— START DOCUMENT PASSAGE —

Instead of using if wclk'event and wclk = '1' then you should instead use if rising_edge(wclk) then or if falling_edge(wclk) then, there's a good blog post on the reasons why here.
By omitting the wclk'event you changed the process from a clocked process to a combinatorial process, like so:
myLatch: process(wclk, we)
begin
if wclk = '1' then
lwe <= we;
end if;
end process;
In a combinatorial process all inputs should be present in the sensitivity list, so you would be correct to have both wclk and we in the list as they had an influence on the output. Normally you would ensure that lwe is assigned in all cases of your if statement to avoid inferring a latch, however this appears to be your intention in this case.
Latches in general should be avoided, so if you find yourself needing one you should perhaps pause and consider your approach. Doulos have a couple of articles on latches here and here that you might find useful.
You stated that all you want to achieve is to sample we on the rising edge of wclk and keep it stable until the next rising edge. The process below will accomplish this:
store : process(wclk)
begin
if rising_edge(wclk) then
lwe <= we;
end if;
end process;
With this process, lwe will be updated with the value of we upon every rising edge of wclk and it will remain valid for a single clock cycle.
Let me know if this clears things up for you.
Believe it or not, the issue is actually in your testbench. This has to do with how the VHDL simulation model works.
VHDL is usually used for synchronous hardware design -- that means, using flip-flops that sample on the rising edge and set outputs on the falling edge, so that there are no race conditions between reading and writing. But in VHDL this master/slave logic is not actually simulated using opposite clock edges.
Consider a process
process (clock) begin
if rising_edge(clock) then
a <= b;
end if;
end process;
At the start of a simulation timestep, if clock has just risen, the if will execute. Then the assignment a <= b will be executed, and this will not immediately cause an assignment to take place, but schedule the assignment for the end of the timestep.

— END DOCUMENT PASSAGE —
— START RECORDS PROVIDED —

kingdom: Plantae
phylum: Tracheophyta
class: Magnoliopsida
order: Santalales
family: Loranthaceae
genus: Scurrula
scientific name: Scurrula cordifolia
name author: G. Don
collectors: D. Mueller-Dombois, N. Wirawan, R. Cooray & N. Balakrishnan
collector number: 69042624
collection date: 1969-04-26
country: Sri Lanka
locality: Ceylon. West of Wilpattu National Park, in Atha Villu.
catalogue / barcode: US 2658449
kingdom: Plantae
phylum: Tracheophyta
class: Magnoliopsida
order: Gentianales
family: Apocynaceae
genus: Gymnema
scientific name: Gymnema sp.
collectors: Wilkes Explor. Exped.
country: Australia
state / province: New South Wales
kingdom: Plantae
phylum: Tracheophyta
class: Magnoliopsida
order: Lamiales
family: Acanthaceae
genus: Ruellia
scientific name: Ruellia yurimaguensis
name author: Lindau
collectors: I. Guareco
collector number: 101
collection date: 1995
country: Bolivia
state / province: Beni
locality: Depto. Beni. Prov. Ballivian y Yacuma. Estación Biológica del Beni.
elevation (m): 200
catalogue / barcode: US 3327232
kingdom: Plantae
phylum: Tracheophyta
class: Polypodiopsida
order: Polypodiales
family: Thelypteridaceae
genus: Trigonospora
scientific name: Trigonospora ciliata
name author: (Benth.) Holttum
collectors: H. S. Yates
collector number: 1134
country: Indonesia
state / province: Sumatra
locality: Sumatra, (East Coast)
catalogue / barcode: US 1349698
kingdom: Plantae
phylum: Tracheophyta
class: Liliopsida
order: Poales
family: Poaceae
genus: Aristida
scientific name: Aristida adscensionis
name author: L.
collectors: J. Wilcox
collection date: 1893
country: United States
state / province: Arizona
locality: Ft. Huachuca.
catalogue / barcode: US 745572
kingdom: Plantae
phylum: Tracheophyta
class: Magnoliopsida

— END RECORDS PROVIDED —

-- PROBLEMS TO SOLVE --
1. In the VHDL thread, what does omitting wclk'event do to the process?
2. Please translate this sentence from the VHDL thread into Spanish: "Latches in general should be avoided, so if you find yourself needing one you should perhaps pause and consider your approach."

-- TASK-BY-TASK ANSWERS --
1. It changes the process from a clocked process to a combinatorial process.

2. En general, los latches deberían evitarse, así que si te encuentras necesitando uno, quizá deberías detenerte y considerar tu enfoque.